Description

The .mode command sets the output mode. This determines how the output data is formatted and presented. The optional table name is only used by the insert mode. The default mode is list. Supported modes include:

column

Output is in a tabular format, with one row per line. The width of each column is defined by the values provided by the .width command. Output will be clipped to fit into the column width. If headers are on, the first two lines will be the column names, followed by separator dashes. In most cases, this is the easiest format for humans to read, assuming the column widths are set to something useful.

csv

Output is in comma-separated values, with one row per line. Each value is separated by a single comma character with no trailing space. If headers are on, the first line will be the set of column names. If a value contains a comma, the value will be enclosed in double quotes. If the value contains a double quote character, the SQL rules for escaping quotes will be used and the literal double quote will be replaced with two double quote characters in sequence. This is not what many CSV importers expect, however.

html

Output is in an HTML table format. Each database row will be output as a <tr> element (table row). If headers are on, the first table row element will contain the column names. For older versions of HTML, the output is suitable to place within a <table> element.

insert

Output is a series of SQL INSERT statements. If a table name is given as part of the .mode command, that name will be used as the table in the INSERT statement. If no table name is given, the name table will be used. The header flag has no effect in this mode.

line

Output is one value per line in the format column_name = value (with some possible leading white space before the column name). Each row is separated by a blank line. The header flag has no effect in this mode.

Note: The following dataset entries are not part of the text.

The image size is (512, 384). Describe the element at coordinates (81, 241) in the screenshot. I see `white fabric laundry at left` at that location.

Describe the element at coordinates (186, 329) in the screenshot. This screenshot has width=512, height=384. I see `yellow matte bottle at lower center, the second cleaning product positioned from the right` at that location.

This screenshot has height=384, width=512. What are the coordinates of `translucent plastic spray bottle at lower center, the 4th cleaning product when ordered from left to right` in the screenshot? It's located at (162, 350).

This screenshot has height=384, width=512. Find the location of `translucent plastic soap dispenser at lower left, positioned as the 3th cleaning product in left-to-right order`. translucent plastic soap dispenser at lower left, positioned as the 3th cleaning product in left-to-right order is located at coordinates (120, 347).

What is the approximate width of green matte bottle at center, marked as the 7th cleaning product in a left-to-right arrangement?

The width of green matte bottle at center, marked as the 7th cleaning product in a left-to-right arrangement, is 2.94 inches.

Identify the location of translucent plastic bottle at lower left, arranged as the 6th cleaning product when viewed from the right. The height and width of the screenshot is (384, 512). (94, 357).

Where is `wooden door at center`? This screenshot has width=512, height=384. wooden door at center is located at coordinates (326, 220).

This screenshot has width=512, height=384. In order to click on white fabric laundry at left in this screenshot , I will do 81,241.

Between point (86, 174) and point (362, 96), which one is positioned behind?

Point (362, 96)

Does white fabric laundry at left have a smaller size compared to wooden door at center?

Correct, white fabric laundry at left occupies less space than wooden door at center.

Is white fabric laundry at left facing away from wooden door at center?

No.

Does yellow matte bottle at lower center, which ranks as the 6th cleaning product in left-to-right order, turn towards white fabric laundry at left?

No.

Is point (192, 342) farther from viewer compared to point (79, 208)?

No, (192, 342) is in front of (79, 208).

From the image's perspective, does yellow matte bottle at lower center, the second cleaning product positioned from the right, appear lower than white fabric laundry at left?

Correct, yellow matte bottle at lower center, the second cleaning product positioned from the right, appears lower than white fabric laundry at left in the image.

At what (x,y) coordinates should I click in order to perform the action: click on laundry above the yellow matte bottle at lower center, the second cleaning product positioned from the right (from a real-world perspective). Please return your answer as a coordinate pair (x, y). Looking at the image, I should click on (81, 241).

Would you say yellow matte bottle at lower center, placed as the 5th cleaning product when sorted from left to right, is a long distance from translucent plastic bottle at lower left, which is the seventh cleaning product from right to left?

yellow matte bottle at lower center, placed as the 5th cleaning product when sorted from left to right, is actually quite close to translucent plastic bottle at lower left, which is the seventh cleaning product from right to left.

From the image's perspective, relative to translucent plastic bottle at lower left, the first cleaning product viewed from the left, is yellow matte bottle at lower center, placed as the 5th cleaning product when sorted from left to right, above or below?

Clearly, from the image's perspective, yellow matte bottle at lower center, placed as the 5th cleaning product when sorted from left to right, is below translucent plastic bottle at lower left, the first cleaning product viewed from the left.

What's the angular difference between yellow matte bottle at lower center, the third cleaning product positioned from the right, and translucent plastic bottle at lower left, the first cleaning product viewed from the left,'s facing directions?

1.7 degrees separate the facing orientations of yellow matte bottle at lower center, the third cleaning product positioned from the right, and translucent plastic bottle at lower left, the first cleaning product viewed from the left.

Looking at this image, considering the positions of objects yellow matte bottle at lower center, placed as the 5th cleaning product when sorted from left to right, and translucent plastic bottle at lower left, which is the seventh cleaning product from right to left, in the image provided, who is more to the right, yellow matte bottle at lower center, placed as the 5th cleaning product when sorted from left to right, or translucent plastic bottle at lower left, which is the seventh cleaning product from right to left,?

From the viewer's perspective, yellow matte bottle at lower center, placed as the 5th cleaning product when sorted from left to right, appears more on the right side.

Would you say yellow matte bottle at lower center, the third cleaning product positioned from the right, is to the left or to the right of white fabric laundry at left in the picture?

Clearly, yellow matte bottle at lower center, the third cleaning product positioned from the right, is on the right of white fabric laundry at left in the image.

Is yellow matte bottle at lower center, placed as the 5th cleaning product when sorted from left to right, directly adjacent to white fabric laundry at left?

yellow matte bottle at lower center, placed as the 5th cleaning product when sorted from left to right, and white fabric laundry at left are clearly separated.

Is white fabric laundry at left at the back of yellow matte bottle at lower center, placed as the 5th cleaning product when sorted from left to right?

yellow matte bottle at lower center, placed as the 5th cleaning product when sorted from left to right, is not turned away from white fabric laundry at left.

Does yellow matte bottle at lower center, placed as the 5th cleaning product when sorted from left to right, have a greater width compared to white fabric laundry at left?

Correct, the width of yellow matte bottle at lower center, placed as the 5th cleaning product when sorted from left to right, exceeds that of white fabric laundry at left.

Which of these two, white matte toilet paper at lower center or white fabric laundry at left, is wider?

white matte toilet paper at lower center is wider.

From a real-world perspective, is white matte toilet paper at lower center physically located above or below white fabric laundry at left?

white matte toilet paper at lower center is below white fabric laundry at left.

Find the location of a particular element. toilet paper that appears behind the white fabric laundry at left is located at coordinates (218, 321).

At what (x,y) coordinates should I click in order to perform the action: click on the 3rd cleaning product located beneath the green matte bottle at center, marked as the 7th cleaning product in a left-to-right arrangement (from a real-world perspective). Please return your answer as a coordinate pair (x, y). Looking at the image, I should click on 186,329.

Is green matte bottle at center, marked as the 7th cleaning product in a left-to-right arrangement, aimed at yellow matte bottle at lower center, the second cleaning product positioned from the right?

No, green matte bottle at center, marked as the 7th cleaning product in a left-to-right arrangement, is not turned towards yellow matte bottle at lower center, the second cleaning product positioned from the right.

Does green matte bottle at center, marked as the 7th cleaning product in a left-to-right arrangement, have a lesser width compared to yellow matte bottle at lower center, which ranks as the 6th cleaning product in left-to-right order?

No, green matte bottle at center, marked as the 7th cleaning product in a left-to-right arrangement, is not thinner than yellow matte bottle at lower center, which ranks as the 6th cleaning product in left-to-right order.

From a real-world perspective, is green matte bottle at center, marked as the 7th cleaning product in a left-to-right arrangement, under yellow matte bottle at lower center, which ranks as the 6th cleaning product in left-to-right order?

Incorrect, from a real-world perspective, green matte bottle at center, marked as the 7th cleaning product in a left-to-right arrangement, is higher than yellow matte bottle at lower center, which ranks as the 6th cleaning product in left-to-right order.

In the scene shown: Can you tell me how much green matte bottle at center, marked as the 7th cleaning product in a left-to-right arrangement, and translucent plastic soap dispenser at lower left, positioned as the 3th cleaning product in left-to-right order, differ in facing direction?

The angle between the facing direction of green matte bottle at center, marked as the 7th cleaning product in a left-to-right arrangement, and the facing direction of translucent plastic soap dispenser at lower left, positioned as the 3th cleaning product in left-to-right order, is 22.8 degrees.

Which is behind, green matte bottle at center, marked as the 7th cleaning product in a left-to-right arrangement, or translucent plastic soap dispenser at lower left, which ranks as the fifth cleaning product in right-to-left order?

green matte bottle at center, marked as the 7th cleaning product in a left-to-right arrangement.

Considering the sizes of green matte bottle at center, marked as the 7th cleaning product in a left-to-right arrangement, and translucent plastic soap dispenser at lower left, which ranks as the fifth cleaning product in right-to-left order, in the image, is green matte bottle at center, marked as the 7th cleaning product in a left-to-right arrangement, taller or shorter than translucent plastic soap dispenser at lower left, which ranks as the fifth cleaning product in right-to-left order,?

If the output of sqlite3 is fed directly into a script or other automated system, be very sure you understand how values are delimited and that there are provisions to quote, escape, or avoid any separators within the returned values. Of specific note, be aware that the CSV format is not nearly as universal as many people think. While the format works well for numbers and simple data, if text values require quoting or escape sequences, compatibility should be tested before being used.